[Start Provided passage]
Tuesday September 13, 2005

As summer comes to a close, musicians from up and down the Pacific coast will converge on Berkeley for a series of shows at the Freight and Salvage Coffeehouse, Jupiter, Ashkenaz and the downtown Saturday farmer’s market. 

The four-day Berkeley Old Time Music Convention, Sept.15-18, includes numerous performances and musical workshops in honor of the odd, craggy acoustic style known as “old time” music, which is sort of like bluegrass music’s cranky, elderly inlaw, full of squeaky fiddles, plangent banjos and odd, twisted rhythms. The event includes the second annual Berkeley Farmer’s Market Stringband Contest, held Saturday from 11 a.m.-3 p.m. with up to 20 bands competing in a no-holds-barred twangfest that is the centerpiece of the festival. 

Just what constitutes “old time music” is often a matter of contention. Generally speaking, it refers to Appalachian mountain music from the 1930s or earlier, and is seen as the precursor to the sleeker, more commercial bluegrass style pioneered in the 1940s by artists such as Bill Monroe and the Stanley Brothers. Some old-time purists still view bluegrass as an apostasy; others, like volunteer organizer Suzy Thompson, are more flexible and forgiving. 

“I don’t think there’s as big a separation as some people seem to think,” she said. “Certain kinds of bluegrass are old-time music, but other kinds are not. It all depends on who you talk to.” 

Thompson, a veteran fiddler who’s been in a number of Bay Area bands over the last three decades, feels that the definition should be expanded to embrace other ethnic styles beyond the Appalachian music it has been identified with.
[End Provided passage]
Your tasks ▸
[A] Answer from the article on the Berkeley Old Time Music Convention:
(i) On what dates is the convention held?
(ii) During what hours is the stringband contest held on Saturday?
(iii) Which artists are named as pioneers of bluegrass in the 1940s?
[B] Duplicate the convention article word for word, everything from "Tuesday September 13, 2005" down to "of the festival.".
Nothing in the listing is needed here.
[Start Material]
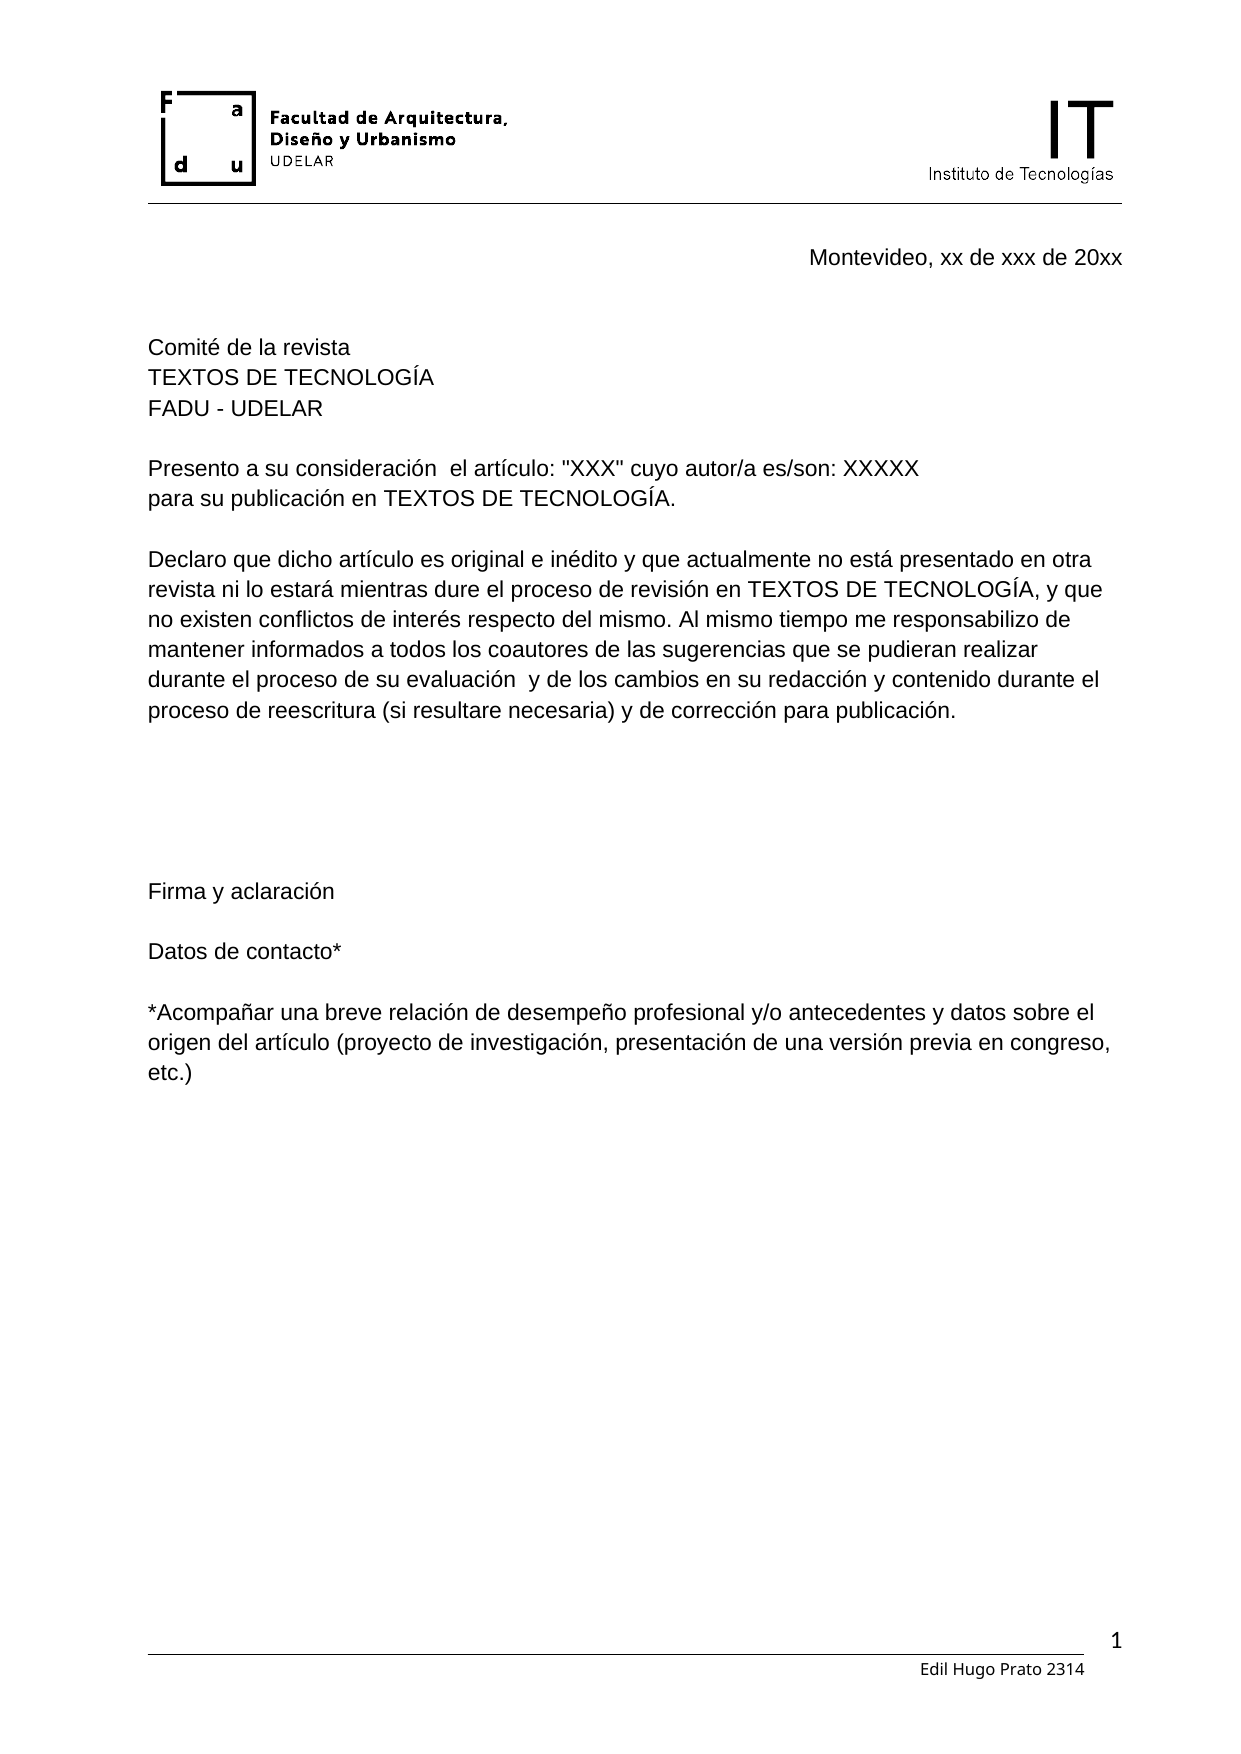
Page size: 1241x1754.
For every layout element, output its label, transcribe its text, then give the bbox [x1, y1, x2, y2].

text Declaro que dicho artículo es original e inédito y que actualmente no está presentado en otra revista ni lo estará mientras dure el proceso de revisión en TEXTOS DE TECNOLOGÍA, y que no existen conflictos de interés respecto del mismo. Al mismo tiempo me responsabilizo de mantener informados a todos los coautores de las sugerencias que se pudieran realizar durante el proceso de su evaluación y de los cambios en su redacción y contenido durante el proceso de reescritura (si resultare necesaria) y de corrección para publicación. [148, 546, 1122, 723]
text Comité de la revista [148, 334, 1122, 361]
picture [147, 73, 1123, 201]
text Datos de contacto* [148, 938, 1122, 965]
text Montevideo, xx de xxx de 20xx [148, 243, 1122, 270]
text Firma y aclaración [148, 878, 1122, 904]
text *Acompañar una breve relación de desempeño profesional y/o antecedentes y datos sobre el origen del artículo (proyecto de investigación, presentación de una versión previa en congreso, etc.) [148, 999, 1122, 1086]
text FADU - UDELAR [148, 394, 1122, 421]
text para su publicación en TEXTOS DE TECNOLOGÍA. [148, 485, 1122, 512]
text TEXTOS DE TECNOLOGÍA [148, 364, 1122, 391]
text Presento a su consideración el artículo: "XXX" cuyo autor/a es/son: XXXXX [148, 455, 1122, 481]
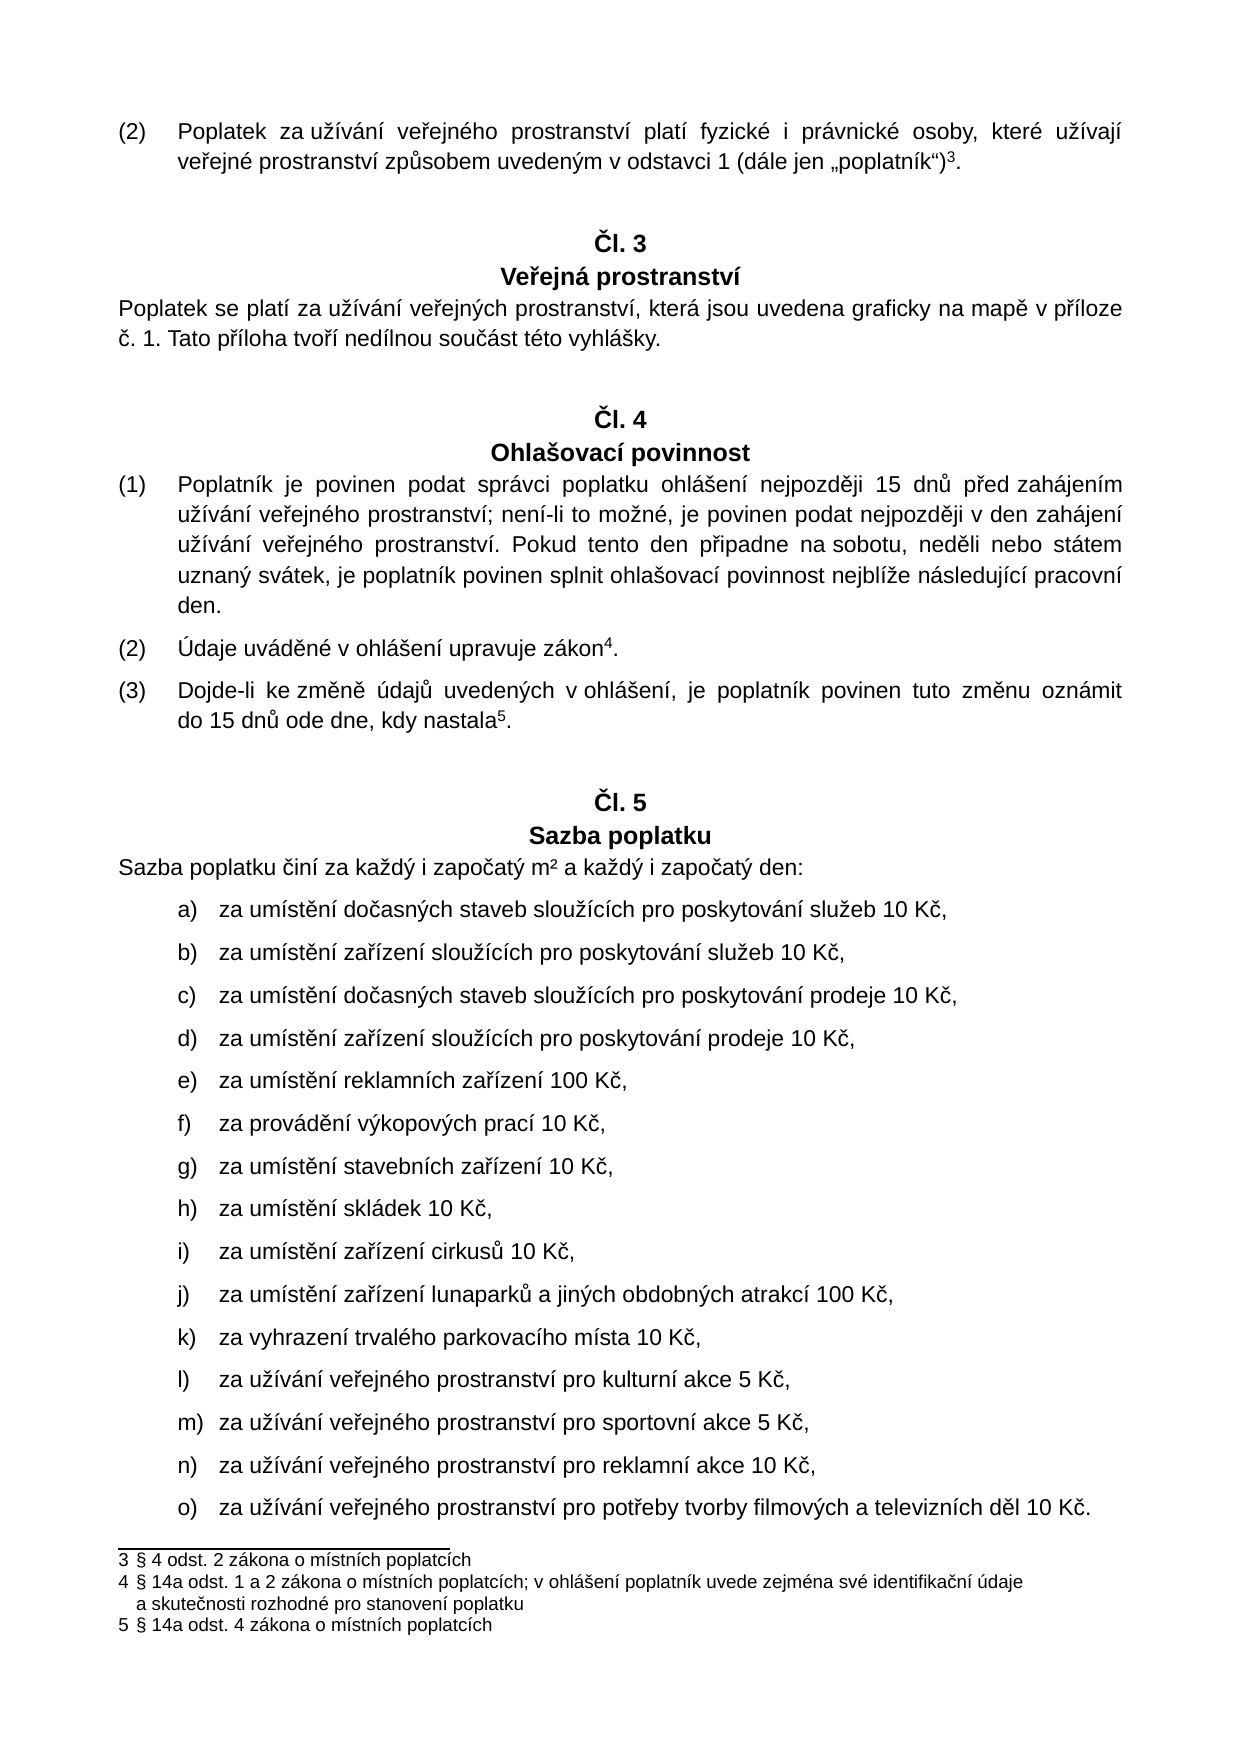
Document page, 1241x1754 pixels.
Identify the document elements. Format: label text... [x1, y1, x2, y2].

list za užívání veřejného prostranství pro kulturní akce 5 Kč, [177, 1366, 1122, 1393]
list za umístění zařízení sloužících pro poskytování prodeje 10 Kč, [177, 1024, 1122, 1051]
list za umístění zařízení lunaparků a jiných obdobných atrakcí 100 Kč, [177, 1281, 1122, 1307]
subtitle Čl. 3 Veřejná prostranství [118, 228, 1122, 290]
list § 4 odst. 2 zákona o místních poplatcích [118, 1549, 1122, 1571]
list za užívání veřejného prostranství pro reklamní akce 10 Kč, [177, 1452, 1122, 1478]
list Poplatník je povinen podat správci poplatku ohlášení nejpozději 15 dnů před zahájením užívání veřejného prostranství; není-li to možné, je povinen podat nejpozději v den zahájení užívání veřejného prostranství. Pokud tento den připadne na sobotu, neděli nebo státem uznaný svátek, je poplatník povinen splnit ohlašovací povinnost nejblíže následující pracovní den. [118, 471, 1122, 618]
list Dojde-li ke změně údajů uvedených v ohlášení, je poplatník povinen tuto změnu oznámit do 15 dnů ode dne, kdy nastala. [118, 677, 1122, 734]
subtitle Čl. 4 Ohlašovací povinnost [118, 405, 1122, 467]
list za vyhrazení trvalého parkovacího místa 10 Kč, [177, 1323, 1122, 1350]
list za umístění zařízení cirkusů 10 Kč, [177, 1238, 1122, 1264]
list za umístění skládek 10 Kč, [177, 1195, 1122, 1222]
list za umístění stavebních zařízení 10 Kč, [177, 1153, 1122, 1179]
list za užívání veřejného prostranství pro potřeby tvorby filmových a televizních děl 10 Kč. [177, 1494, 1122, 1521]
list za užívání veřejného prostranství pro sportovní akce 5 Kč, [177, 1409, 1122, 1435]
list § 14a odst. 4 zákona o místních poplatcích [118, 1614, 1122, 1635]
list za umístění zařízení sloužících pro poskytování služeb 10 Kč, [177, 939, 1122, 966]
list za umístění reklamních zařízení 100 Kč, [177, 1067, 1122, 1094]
[End Material]
Solutions ▸
[A]
(i) Sept. 15-18
(ii) 11 a.m.-3 p.m.
(iii) Bill Monroe and the Stanley Brothers

[B]
Tuesday September 13, 2005

As summer comes to a close, musicians from up and down the Pacific coast will converge on Berkeley for a series of shows at the Freight and Salvage Coffeehouse, Jupiter, Ashkenaz and the downtown Saturday farmer’s market. 

The four-day Berkeley Old Time Music Convention, Sept.15-18, includes numerous performances and musical workshops in honor of the odd, craggy acoustic style known as “old time” music, which is sort of like bluegrass music’s cranky, elderly inlaw, full of squeaky fiddles, plangent banjos and odd, twisted rhythms. The event includes the second annual Berkeley Farmer’s Market Stringband Contest, held Saturday from 11 a.m.-3 p.m. with up to 20 bands competing in a no-holds-barred twangfest that is the centerpiece of the festival.